Recommended By Amber
This month I am diving into How Far The Light Reaches: A Life in Ten Sea Creatures (2022) by Sabrina Imbler. In this book, the author poses a series of essays that explore the connections between humanity and nature, exploring the interconnected relationship between humans and the ecologies that reside around us. From themes of sexuality, adaptation, survival, imaging, and grief, Imbler implores us as readers to understand we are more connected to the systems that surround us than we might imagine, and importantly, that we are better always surviving in community.

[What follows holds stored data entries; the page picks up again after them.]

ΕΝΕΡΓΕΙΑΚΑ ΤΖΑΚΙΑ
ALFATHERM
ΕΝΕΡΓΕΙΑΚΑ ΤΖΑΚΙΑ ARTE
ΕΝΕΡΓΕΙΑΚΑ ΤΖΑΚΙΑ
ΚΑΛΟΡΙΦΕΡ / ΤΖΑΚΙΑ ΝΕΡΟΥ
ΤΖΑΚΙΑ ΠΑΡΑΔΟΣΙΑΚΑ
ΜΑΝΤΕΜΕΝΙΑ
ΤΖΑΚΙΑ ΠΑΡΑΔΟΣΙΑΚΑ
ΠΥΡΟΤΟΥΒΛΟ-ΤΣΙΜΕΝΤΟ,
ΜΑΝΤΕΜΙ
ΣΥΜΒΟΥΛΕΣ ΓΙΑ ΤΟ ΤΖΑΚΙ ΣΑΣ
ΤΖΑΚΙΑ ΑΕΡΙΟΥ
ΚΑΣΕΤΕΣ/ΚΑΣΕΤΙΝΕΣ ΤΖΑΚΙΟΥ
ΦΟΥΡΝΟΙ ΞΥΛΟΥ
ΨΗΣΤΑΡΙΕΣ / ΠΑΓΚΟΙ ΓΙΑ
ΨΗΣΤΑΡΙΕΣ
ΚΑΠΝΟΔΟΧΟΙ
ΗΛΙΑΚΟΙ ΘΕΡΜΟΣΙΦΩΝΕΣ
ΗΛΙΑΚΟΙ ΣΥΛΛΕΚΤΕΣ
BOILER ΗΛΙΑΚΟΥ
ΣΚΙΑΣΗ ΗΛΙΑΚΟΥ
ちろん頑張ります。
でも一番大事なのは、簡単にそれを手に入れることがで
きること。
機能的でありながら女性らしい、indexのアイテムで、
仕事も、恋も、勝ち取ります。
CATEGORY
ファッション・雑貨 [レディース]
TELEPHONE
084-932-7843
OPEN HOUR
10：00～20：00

Recommended by Dr. Kate Phelps
I recently read Disabled Ecologies: Lessons From a Wounded Desert (2024) by Sunaura Taylor. In her book, Taylor tells the story of the Tucson aquifer and describes a crip kinship with the expansive ecological water system flowing beneath her wheels. She challenges ableist ecologies and the logic of abandonment, arguing that people with disabilities already demonstrate “lives well lived” and are necessary knowledge makers and keepers in creating new forms of solidarity, community, and care. As she digs into the archives and speaks to members of the Indigenous and largely Mexican-American communities that have felt the shared impacts of an injured landscape, Taylor puts forth an “environmentalism of the injured,” and bridges human and nature in a call for a future focused on caring for multispecies disability.